--- RECORDS FOR THIS EXERCISE ---

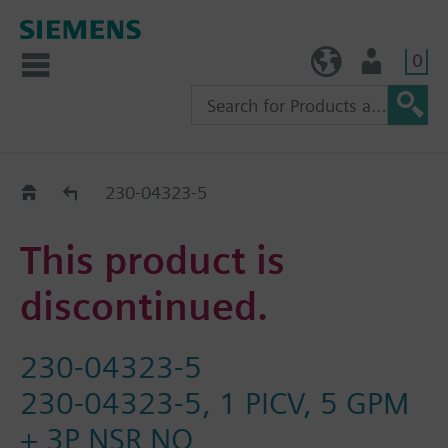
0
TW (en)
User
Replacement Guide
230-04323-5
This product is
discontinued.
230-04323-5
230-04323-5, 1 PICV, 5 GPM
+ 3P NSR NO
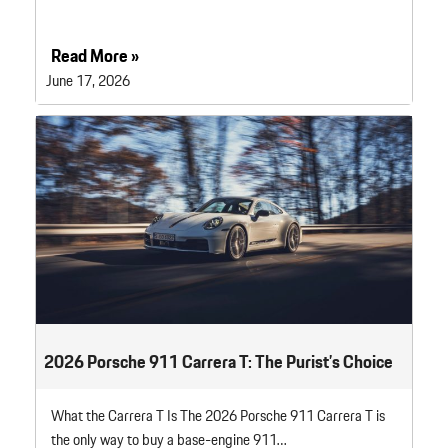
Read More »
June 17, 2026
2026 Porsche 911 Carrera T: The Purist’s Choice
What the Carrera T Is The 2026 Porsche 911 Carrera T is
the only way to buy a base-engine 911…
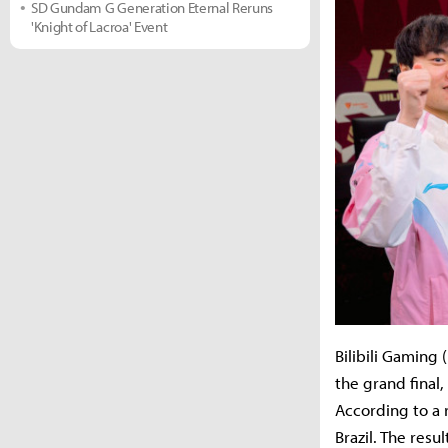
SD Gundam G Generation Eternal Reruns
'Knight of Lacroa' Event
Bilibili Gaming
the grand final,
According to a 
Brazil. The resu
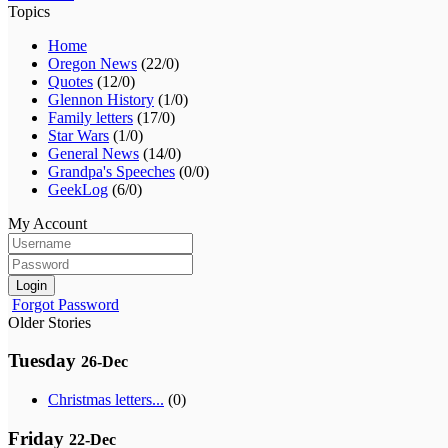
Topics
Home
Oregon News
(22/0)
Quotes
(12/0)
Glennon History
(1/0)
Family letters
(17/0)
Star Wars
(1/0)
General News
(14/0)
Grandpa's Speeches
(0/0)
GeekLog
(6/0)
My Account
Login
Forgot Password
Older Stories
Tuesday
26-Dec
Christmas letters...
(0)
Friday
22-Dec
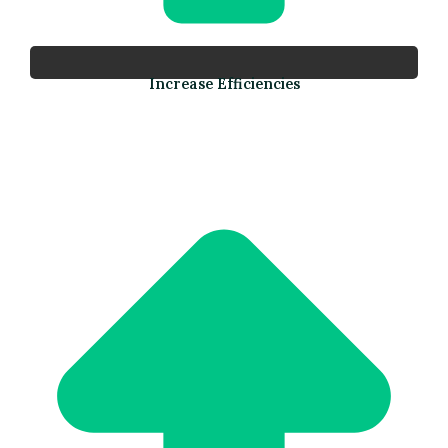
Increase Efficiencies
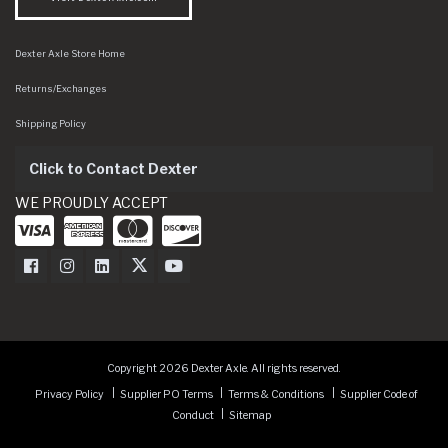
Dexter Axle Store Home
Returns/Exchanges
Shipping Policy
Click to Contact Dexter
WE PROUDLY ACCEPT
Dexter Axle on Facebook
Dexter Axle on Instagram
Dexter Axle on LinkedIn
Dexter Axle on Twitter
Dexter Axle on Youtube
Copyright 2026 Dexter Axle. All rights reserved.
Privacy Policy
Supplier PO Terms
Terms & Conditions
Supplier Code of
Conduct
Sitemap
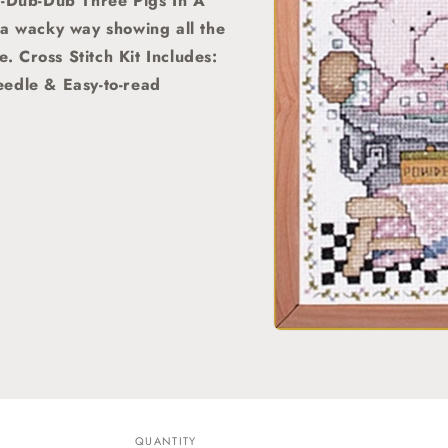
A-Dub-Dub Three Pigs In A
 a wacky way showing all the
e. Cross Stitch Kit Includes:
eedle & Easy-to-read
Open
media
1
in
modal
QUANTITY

---

TASK BRIEF. Which lines in the rows above contain the word "Axle", with matching case? Find each of them and copy it out.

EXPECTED ANSWER.
Dexter Axle Store Home
Dexter Axle on Facebook
Dexter Axle on Instagram
Dexter Axle on LinkedIn
Dexter Axle on Twitter
Dexter Axle on Youtube
Copyright 2026 Dexter Axle. All rights reserved.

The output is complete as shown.